- **DESCRIPTION OF THE TASK**
What is needed is an exact transcription of every entry below, with the pictures left out.

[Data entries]
********
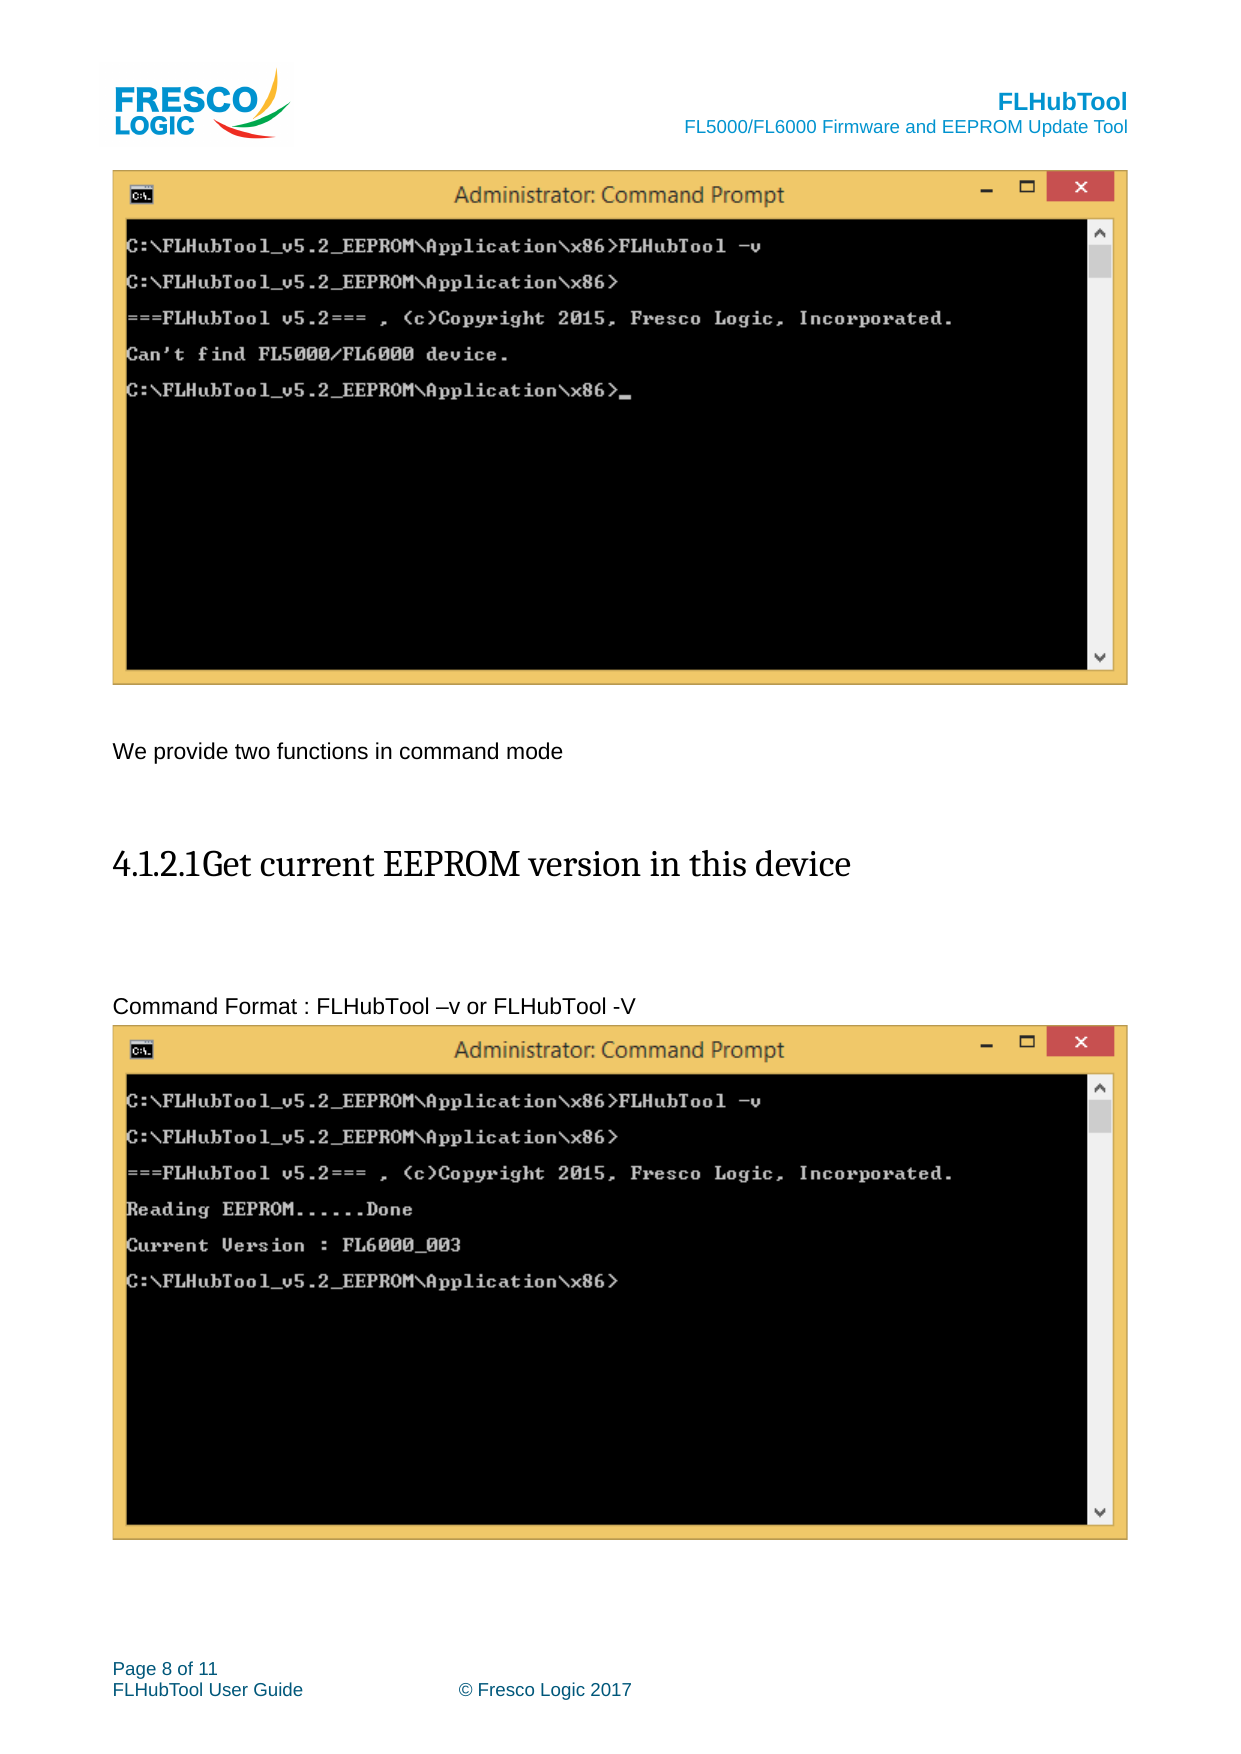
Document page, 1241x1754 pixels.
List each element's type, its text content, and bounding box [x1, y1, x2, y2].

subtitle Get current EEPROM version in this device [112, 826, 1128, 901]
picture [458, 1683, 472, 1696]
text We provide two functions in command mode [112, 733, 1128, 770]
text Command Format : FLHubTool –v or FLHubTool -V [112, 988, 1128, 1025]
picture [479, 1683, 488, 1696]
picture [114, 1683, 123, 1696]
picture [112, 1025, 1128, 1540]
picture [112, 170, 1128, 685]
picture [98, 62, 294, 147]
********
- **SOLVED EXERCISE**
Document page, 1241x1754 pixels.
List each element's type, its text content, and bounding box [x1, y1, x2, y2].

subtitle Get current EEPROM version in this device [112, 826, 1128, 901]
picture [458, 1683, 472, 1696]
text We provide two functions in command mode [112, 733, 1128, 770]
text Command Format : FLHubTool –v or FLHubTool -V [112, 988, 1128, 1025]
picture [479, 1683, 488, 1696]
picture [114, 1683, 123, 1696]
picture [112, 1025, 1128, 1540]
picture [112, 170, 1128, 685]
picture [98, 62, 294, 147]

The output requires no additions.